43-latek odpowie też za nielegalne posiadanie broni. To jednak nie wszystko - jest on podejrzany także o to, że 6 września usiłował pozbawić swoją matkę wzroku napadając na nią z nożem. Za ten czyn był poszukiwany listem gończym.
Sceny, jak z sensacyjnego filmu, rozegrały się w niedzielę po południu w Jędrzejowie w Świętokrzyskiem. W niedzielę po południu dyżurny jędrzejowskiej komendy otrzymał informację o potrąceniu pieszego przez skodę, której kierowca odjechał z miejsca wypadku. Później okazało się, że potrącony mężczyzna został postrzelony z broni palnej i zmarł w szpitalu.
Strzelał do policjanta
Jeden z policyjnych patroli zauważył w pobliskiej miejscowości zaparkowaną przy ulicy poszukiwaną skodę. Gdy policjanci podchodzili do samochodu, siedzący za jego kierownicą mężczyzna gwałtowanie ruszył i uderzając w policyjne auto odjechał w kierunku Jędrzejowa. Policjanci ruszyli w pogoń za skodą zmuszając kierowcę do zatrzymania samochodu w pobliżu cmentarza. Mężczyzna wybiegł z auta i próbował przeskoczyć ogrodzenie nekropoli. Nie pozwolił mu na to jeden z funkcjonariuszy, który ściągnął uciekiniera z półtorametrowego parkanu. Pomiędzy mężczyzną a policjantem wywiązała się szarpanina, w trakcie której przestępca oddał strzał z broni palnej w kierunku dobiegającego do nich drugiego funkcjonariusza. Pomimo rany postrzałowej brzucha policjant wspólnie z kolegą obezwładnili i zatrzymali próbującego im się wyrwać przestępcę.
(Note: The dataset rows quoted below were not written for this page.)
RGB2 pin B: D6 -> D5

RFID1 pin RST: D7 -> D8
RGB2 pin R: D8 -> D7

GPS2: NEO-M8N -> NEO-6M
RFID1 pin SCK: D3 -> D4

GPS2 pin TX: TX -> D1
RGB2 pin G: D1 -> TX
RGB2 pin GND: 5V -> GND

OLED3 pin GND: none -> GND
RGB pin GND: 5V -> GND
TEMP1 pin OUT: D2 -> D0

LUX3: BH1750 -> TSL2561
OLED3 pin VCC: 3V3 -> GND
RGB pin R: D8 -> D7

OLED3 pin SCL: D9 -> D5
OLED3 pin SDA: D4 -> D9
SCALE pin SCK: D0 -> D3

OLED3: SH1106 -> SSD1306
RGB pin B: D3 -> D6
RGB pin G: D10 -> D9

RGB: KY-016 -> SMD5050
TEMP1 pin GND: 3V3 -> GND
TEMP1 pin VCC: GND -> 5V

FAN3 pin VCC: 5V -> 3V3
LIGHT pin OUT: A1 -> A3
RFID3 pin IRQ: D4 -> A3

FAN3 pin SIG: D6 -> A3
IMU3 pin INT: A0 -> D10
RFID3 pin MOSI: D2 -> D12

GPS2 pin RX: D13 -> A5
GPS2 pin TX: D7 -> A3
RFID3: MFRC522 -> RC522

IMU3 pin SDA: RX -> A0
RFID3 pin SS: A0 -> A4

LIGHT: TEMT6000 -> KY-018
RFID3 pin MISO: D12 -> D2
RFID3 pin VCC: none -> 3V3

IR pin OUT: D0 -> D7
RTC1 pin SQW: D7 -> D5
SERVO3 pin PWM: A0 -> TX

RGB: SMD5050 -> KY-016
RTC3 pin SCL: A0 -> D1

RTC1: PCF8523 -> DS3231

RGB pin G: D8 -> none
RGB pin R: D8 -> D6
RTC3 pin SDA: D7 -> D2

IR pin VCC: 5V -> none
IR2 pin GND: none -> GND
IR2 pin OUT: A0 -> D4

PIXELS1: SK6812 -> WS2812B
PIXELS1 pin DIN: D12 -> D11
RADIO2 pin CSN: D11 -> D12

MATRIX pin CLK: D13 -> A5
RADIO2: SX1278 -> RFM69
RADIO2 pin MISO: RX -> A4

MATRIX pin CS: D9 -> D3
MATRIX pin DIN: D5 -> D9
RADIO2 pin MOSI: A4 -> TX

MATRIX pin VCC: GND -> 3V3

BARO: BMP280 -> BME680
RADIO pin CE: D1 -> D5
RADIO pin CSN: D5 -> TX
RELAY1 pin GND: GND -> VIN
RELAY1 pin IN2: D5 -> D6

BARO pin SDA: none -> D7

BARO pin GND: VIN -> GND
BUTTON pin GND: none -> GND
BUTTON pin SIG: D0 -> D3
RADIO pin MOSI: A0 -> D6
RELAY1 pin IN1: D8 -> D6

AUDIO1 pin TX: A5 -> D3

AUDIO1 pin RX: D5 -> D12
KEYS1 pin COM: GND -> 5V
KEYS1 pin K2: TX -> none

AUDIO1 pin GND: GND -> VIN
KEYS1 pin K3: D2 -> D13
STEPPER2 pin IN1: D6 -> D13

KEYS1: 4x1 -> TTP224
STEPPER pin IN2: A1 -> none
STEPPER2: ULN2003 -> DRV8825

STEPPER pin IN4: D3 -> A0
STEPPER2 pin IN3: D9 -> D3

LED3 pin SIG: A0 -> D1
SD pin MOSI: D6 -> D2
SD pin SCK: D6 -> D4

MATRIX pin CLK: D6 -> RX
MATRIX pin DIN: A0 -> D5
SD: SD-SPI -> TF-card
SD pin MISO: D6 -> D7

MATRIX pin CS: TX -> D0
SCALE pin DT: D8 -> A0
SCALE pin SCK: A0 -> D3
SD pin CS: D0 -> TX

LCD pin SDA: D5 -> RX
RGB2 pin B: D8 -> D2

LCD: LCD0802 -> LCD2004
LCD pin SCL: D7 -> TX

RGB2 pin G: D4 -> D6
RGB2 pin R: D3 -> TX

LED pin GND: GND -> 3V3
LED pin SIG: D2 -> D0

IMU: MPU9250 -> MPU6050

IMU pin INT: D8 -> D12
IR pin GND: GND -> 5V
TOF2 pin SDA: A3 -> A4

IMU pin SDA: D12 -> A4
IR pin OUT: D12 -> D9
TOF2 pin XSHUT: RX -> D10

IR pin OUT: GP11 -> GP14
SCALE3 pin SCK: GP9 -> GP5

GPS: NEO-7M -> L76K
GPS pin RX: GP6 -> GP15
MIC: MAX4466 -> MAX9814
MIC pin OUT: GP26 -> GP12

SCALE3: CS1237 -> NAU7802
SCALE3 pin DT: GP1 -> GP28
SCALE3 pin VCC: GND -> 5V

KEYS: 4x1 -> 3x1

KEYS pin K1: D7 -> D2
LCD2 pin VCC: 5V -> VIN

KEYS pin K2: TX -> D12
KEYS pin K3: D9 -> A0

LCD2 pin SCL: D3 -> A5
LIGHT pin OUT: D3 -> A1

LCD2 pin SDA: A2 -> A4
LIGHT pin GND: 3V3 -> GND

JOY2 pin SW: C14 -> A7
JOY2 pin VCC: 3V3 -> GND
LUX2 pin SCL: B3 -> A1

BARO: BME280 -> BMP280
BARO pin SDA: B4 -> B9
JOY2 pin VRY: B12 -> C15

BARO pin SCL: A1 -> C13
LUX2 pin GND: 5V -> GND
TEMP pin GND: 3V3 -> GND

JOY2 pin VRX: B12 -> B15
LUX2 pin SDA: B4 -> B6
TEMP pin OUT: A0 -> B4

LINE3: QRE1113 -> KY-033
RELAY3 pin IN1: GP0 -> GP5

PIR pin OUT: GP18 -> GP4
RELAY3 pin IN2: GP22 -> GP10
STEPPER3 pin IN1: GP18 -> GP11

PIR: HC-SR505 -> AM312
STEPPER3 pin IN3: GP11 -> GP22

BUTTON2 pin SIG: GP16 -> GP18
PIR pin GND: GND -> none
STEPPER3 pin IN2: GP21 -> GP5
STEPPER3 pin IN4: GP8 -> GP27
Życie funkcjonariusza nie jest zagrożone
- Policjanta z raną brzucha umieszczono w szpitalu, gdzie był operowany. Zdaniem lekarzy, jego życiu nie zagraża niebezpieczeństwo - powiedziała mł. asp. Karolina Stachura z zespołu prasowego komendanta świętokrzyskiej policji.
Według rzecznika świętokrzyskiej policji kom. Krzysztofa Skorka mężczyzna, który padł ofiarą niedzielnej strzelaniny, już w czerwcu został postrzelony przez nieznanego sprawcę w Krakowie, gdzie wówczas mieszkał. Po tym zdarzeniu przeprowadził się do matki do Jędrzejowa. O atak podejrzewano jego brata, który od tamtej pory ukrywał się i był poszukiwany.